The real story: a workaround to bypass the U.S.–EU tariff war and turn Britain into an energy hub for American data centers.
The deal wasn’t signed — but it drew a new axis: a nuclear diplomacy race where megawatts are the new tools of foreign policy.
Meanwhile, Vladimir Putin announced construction of Russia’s first closed-cycle nuclear power system in the Tomsk region, slated for 2030.
The project aims to recycle up to 95% of spent fuel and reduce dependence on imported uranium — a direct response to sanctions and a bid for energy sovereignty.
Officially, it’s about a “clean atomic future.”
Unofficially, it’s a signal: Russia intends to remain an energy player, even when cut off from Western tech.
China is playing the long game. While others argue, Beijing quietly monopolizes uranium and rare-earth supply through deals in Africa, Kazakhstan, and Mongolia.
For SMR reactors that power AI clusters, China already controls up to 70% of global components.
On paper, it’s “energy stability.” In practice — a slow, strategic dependency: the world’s next choke point.
Europe, as always, stands between morality and panic.

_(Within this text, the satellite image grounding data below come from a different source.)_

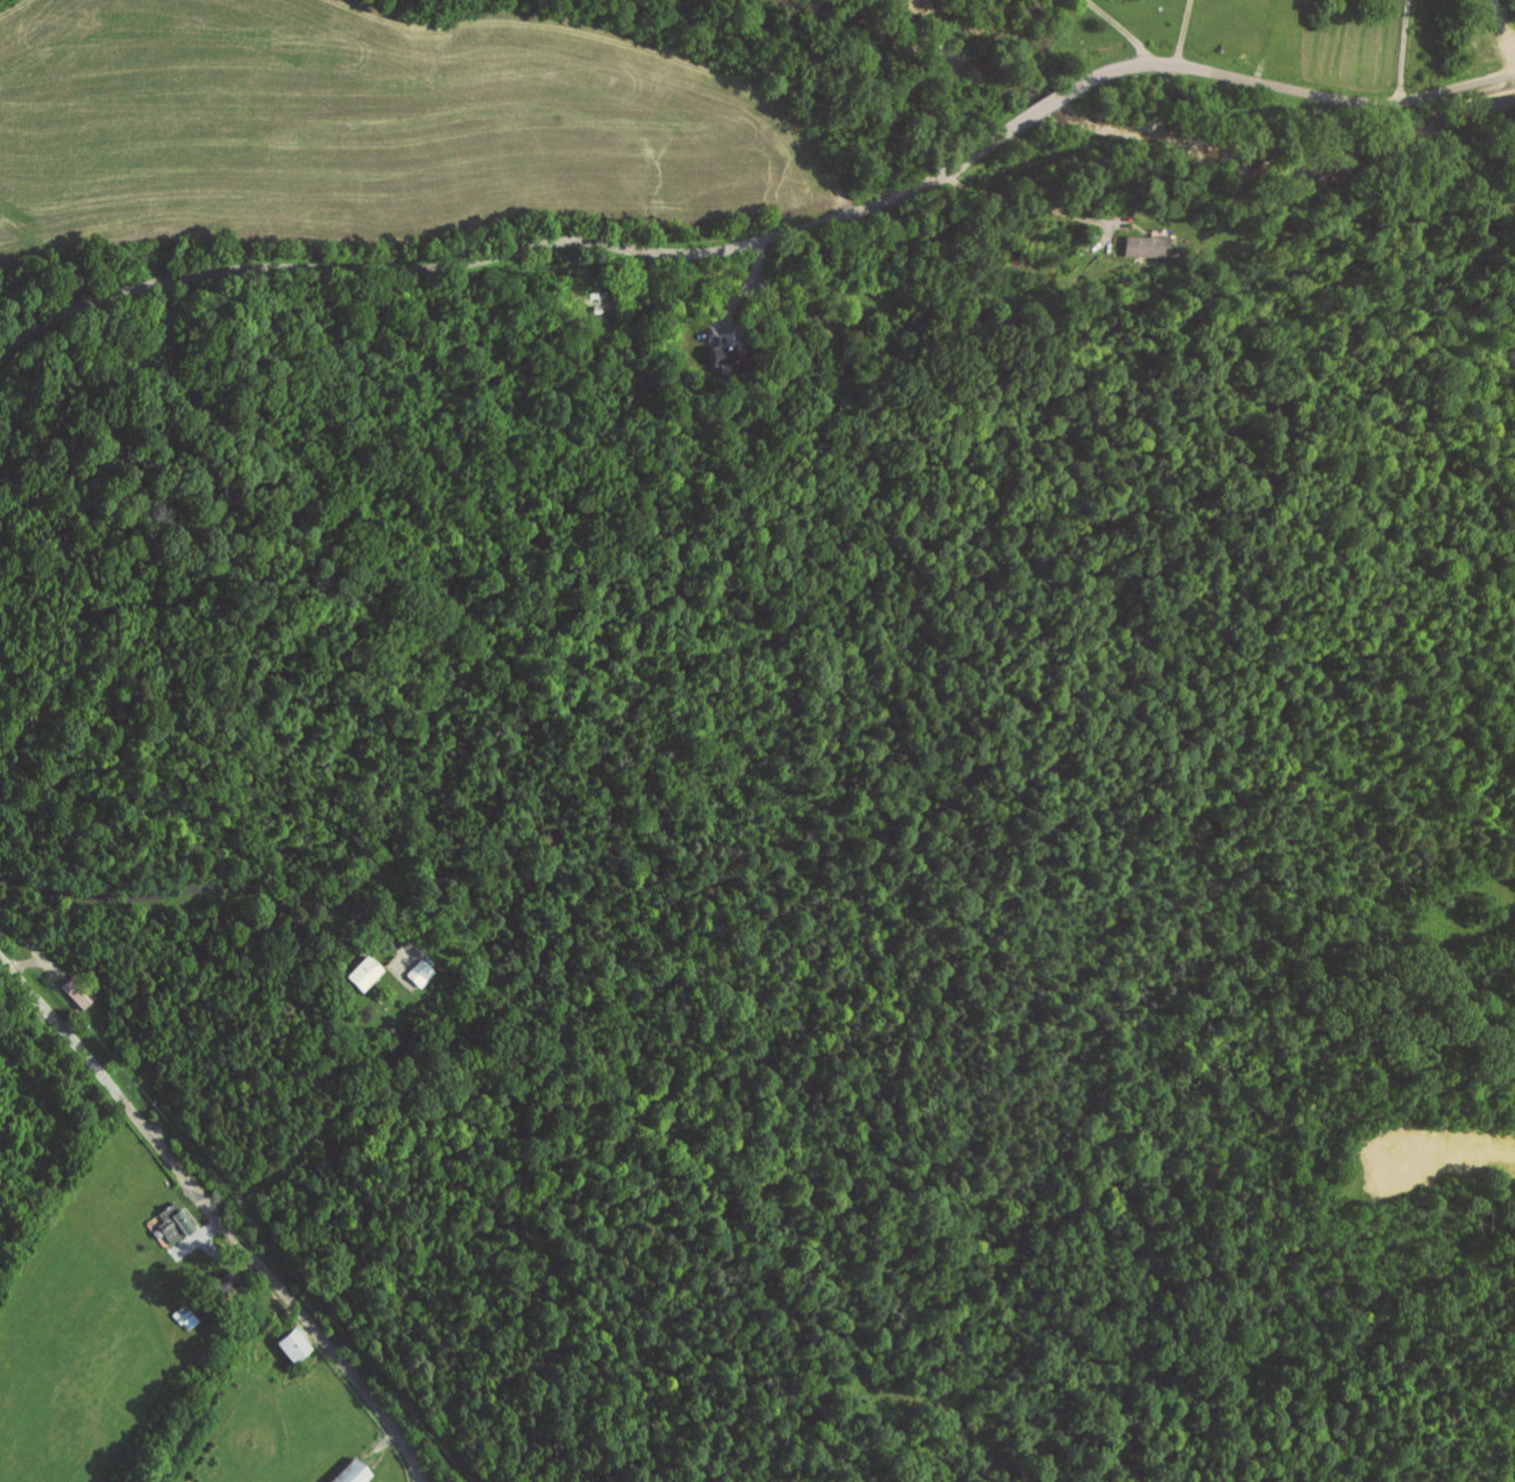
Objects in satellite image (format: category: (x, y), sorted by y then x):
road: (1123, 29)
road: (1184, 34)
road: (1506, 38)
road: (1265, 41)
road: (1512, 49)
road: (1406, 50)
road: (1292, 90)
road: (1051, 102)
road: (1034, 203)
building: (1145, 246)
road: (521, 250)
building: (721, 354)
building: (730, 368)
road: (185, 845)
building: (361, 973)
building: (417, 973)
building: (79, 993)
road: (217, 1215)
building: (170, 1224)
building: (225, 1285)
building: (291, 1346)
building: (349, 1473)

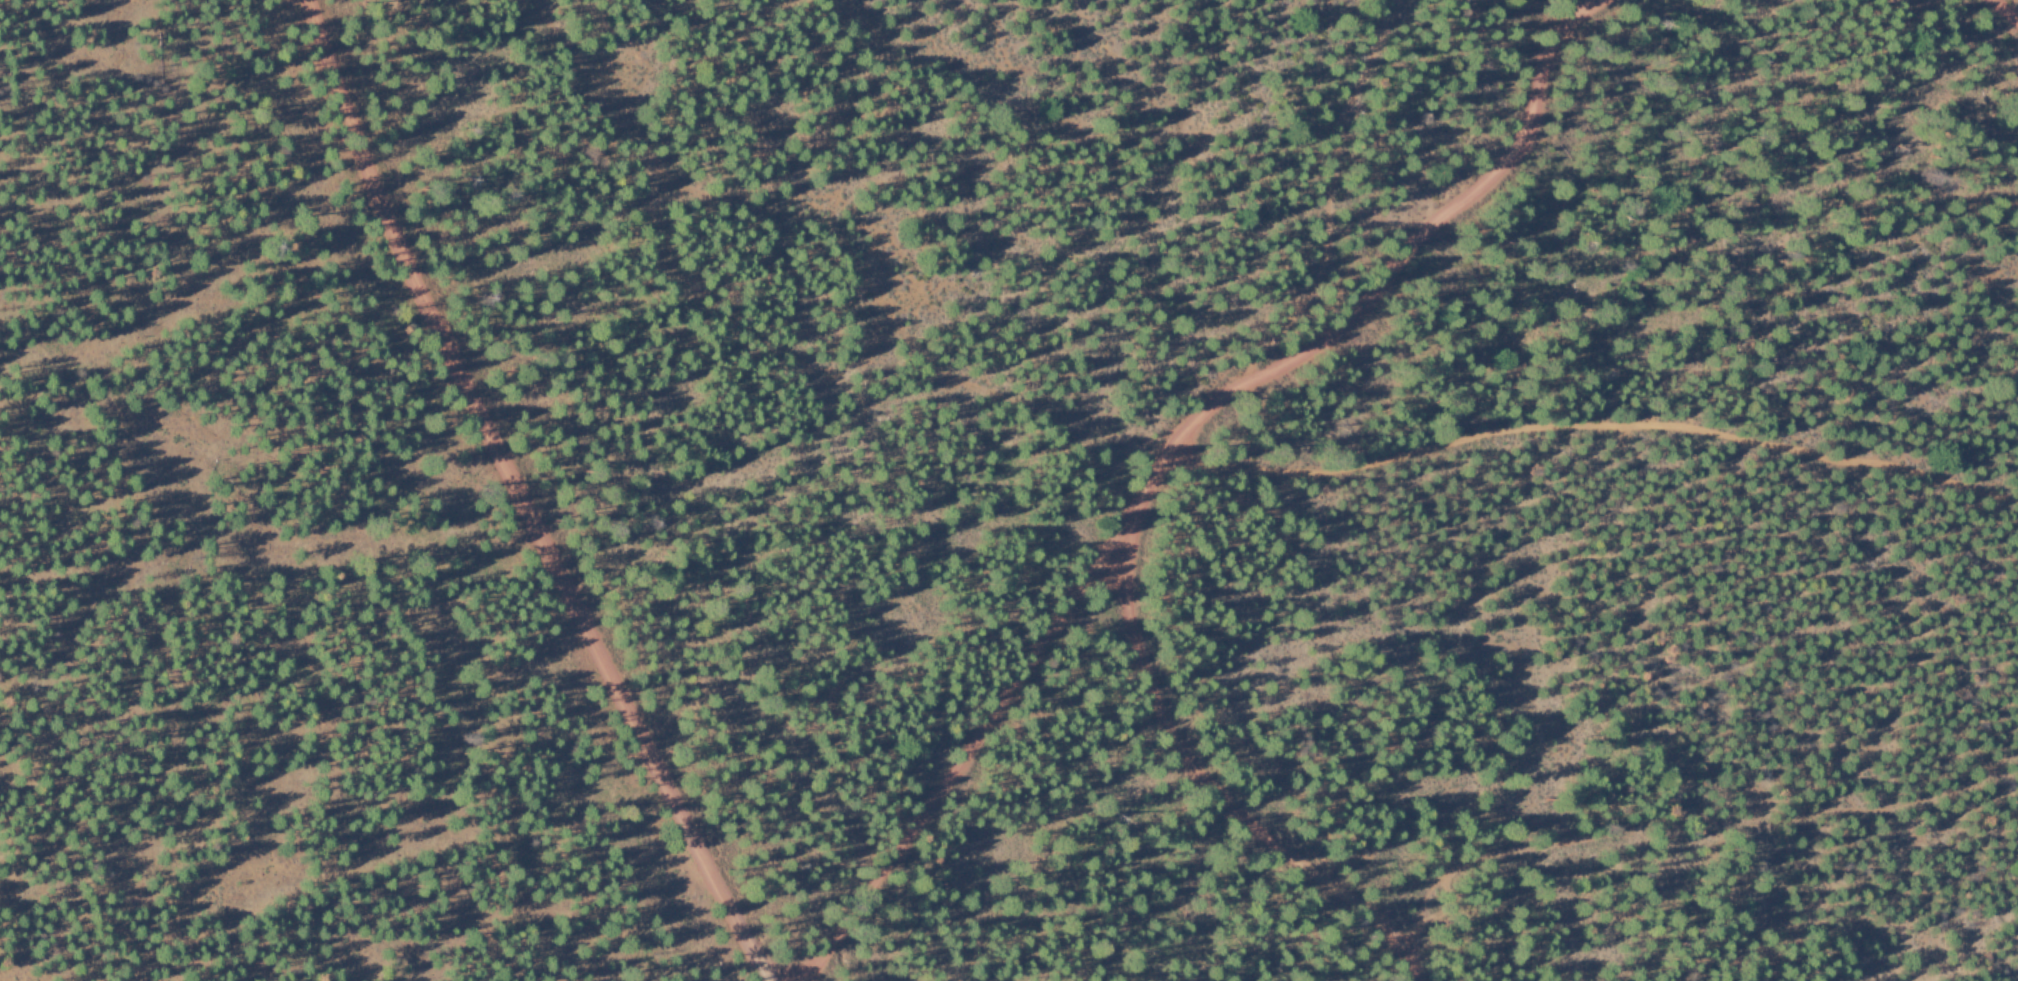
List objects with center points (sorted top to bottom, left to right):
road: (2003, 10)
road: (1588, 407)
road: (1168, 449)
road: (517, 497)
road: (1219, 788)

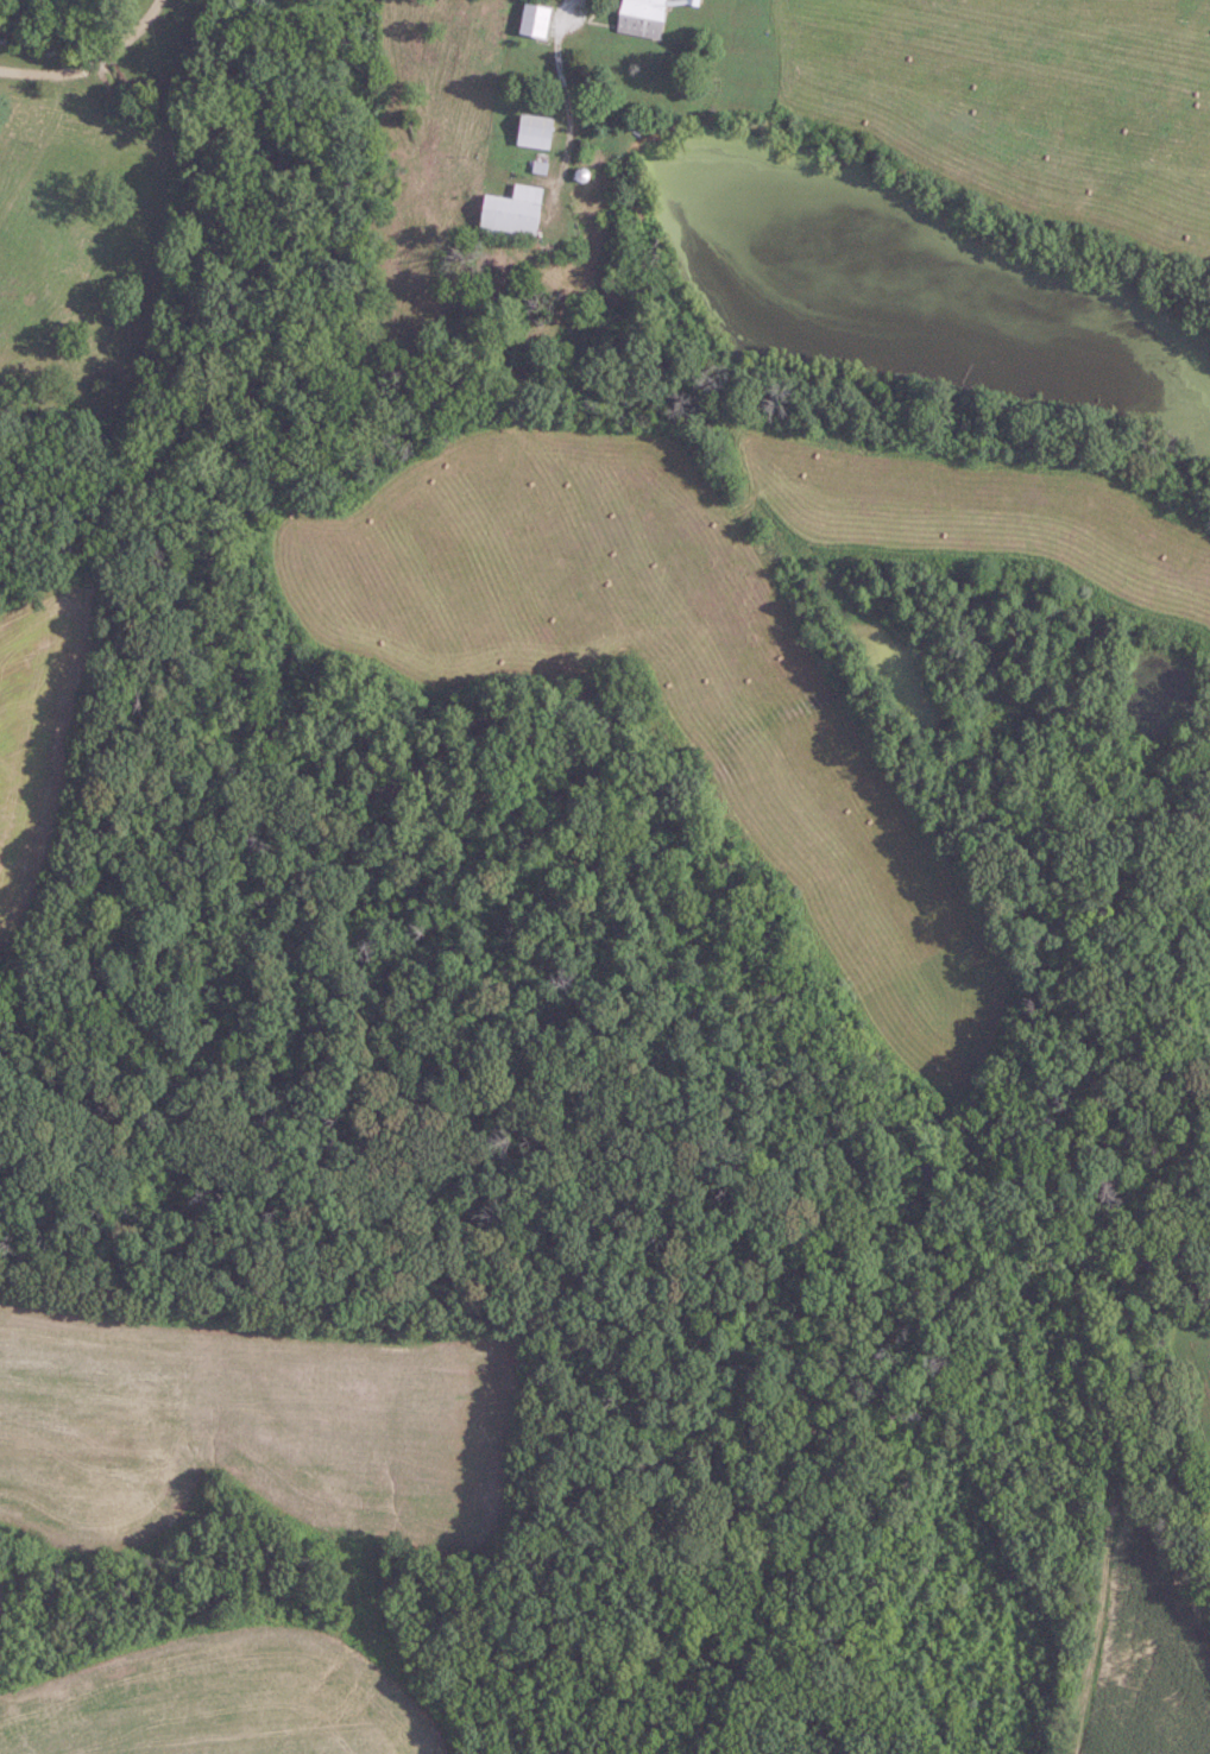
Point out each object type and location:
building: (643, 18)
building: (537, 20)
road: (91, 61)
road: (550, 87)
building: (543, 132)
building: (514, 214)

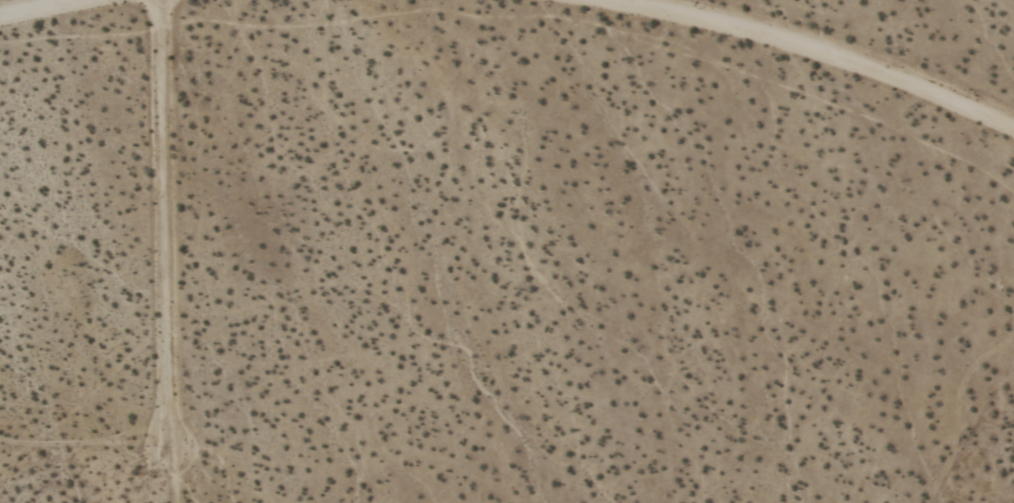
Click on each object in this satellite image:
road: (60, 8)
road: (790, 46)
road: (164, 238)
crop: (507, 251)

Bureaucracy, environmental anxiety, and public pressure stall new builds and transmission lines.
Brussels preaches “green transition,” while companies quietly move infrastructure to Eastern Europe and North Africa, where rules are softer and bills smaller.
The story repeats itself: Europe writes declarations — the world builds reactors.
It’s an energy crisis of a new age — chips instead of oil, data centers instead of rigs.
Only this time, there will be no visible war.
No tanks — just current.
No blockade — just shortage.
“The invisible war for energy has begun — and AI is its first casualty.”
— Foreign Policy, Spring 2025
Politicians still talk about digital sovereignty, but real sovereignty is now measured in megawatts.
Whoever controls the energy controls AI — and with it, the future.